O que, para ser sincera, provavelmente seria nada. Porque meus pais não achavam que era interessante brigar, já que não teria nenhum retorno midiático, que, basicamente, é tudo o que eles desejam agora.

— Eu não acredito que você está tão calma! – fala Pietra, se jogando ao meu lado – É o nosso futuro!

— É só um teste.

— Que vai nos dizer o que fazer no futuro!

Arqueio a sobrancelha porque não concordo que um único teste, numa única aplicação, dirá todo meu futuro profissional. Parecia fácil demais e eu me recusava a me sentir pressionada por isso. Até porque não adiantava nada surtar.

— Imagina se o teste diz que minha profissão perfeita é Engenharia? – Pietra faz uma careta e leva a mão ao estômago – Eu quero vomitar.

— Se ele disser isso, não quer dizer que você tenha que fazer. É só uma orientação, Pietra – reviro os olhos – Não uma ordem.

— Esquece – Amanda chuta a perna de Pietra – Dafne nunca vai entender. Ela é a única de nós que sempre soube o que fazer.

— Fernando também sabe – mexo no celular – E, além disso, esse teste não faz o menor sentido para mim. É uma orientação voltada pra cursos de faculdade, e eu espero não entrar numa faculdade tão cedo.

— E você acha que vai mesmo conseguir viver bem com o vôlei? – Pietra cerra os olhos para mim – Foi mal, Daf, mas você tem que ser mais realista.

— Ela não precisa ser realista. Ela é uma Vale. Se nada der certo para ela, ela vai ficar em casa, como a irmã, sem precisar nem lavar o copo que bebe água.

A raiva também tem cor púrpura. A maioria das pessoas acredita que a raiva é vermelha, mas é mentira. Vermelho é uma cor boa. Púrpura é uma cor muito mais intensa. Como a raiva.

— Eu prefiro morrer do que ser como Patrícia.

— Certo – Amanda mexe as mãos – Então você acha mesmo que vai ser atleta de ponta no vôlei? Quer dizer, Daf, não leve a mal... você é boa e tudo o mais. Mas acho que todo mundo concorda que você teria muito mais sucesso se fosse modelo.

— Exatamente por quê?

— Porque você é bonita. Muito bonita, na verdade.

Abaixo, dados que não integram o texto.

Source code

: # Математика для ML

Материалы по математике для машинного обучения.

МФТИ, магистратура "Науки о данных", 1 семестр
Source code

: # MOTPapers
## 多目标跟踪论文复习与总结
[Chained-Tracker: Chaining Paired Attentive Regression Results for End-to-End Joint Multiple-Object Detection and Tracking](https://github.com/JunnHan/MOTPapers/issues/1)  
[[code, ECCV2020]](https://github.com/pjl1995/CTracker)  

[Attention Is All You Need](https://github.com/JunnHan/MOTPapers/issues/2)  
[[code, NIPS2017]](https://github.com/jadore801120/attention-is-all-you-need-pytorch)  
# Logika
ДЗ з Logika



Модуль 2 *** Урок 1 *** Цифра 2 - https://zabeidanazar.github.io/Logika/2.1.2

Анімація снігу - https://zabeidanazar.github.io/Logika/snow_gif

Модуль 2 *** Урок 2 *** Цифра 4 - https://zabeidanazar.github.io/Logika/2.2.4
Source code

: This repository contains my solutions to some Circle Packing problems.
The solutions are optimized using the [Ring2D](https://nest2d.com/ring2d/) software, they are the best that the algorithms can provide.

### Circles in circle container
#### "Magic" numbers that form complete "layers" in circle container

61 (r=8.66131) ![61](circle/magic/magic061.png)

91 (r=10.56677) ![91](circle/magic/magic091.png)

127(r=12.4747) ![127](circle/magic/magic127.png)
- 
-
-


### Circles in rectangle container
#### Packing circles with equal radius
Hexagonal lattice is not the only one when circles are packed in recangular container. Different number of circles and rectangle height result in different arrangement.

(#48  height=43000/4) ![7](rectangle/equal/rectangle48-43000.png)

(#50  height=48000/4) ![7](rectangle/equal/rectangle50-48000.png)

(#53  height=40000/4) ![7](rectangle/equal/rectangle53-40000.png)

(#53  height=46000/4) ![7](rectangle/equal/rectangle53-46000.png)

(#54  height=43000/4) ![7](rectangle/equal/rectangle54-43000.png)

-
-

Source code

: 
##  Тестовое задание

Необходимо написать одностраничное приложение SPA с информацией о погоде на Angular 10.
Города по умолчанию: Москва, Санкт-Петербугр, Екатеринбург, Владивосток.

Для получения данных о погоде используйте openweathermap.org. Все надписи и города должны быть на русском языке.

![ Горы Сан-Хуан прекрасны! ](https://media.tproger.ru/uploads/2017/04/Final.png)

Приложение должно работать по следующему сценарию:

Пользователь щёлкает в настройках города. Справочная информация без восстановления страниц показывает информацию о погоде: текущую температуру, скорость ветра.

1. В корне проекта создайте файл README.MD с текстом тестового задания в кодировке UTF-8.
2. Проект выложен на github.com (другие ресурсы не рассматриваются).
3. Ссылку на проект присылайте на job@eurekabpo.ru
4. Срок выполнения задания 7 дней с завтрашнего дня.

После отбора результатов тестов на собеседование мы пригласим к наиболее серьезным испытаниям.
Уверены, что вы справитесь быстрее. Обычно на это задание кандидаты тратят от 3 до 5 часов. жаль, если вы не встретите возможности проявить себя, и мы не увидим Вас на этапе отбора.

Insuportavelmente bonita, se quer saber – faz uma careta – Você é tão bonita que dói.

— Deve ser a claridade dos meus fenótipos que dói, Amanda – reviro os olhos – Sou clara demais. Nenhum olho aguenta tanta falta de melanina.

Pietra dá uma risadinha, mas Amanda cerra os olhos para mim.

— Sim, deve ser ótimo mesmo estar tão dentro do padrão. Nenhum bullying sofrido na vida. O sonho de qualquer adolescente.

— Amanda – reviro os olhos – Eu sou uma mulher de um metro e oitenta e sete de altura. E eu peso sessenta e oito quilos. Do que raios você está falando sobre eu nunca ter sofrido bullying? Guidom de bicicleta, vareta de pegar pipa, girafinha, o que mais você quer?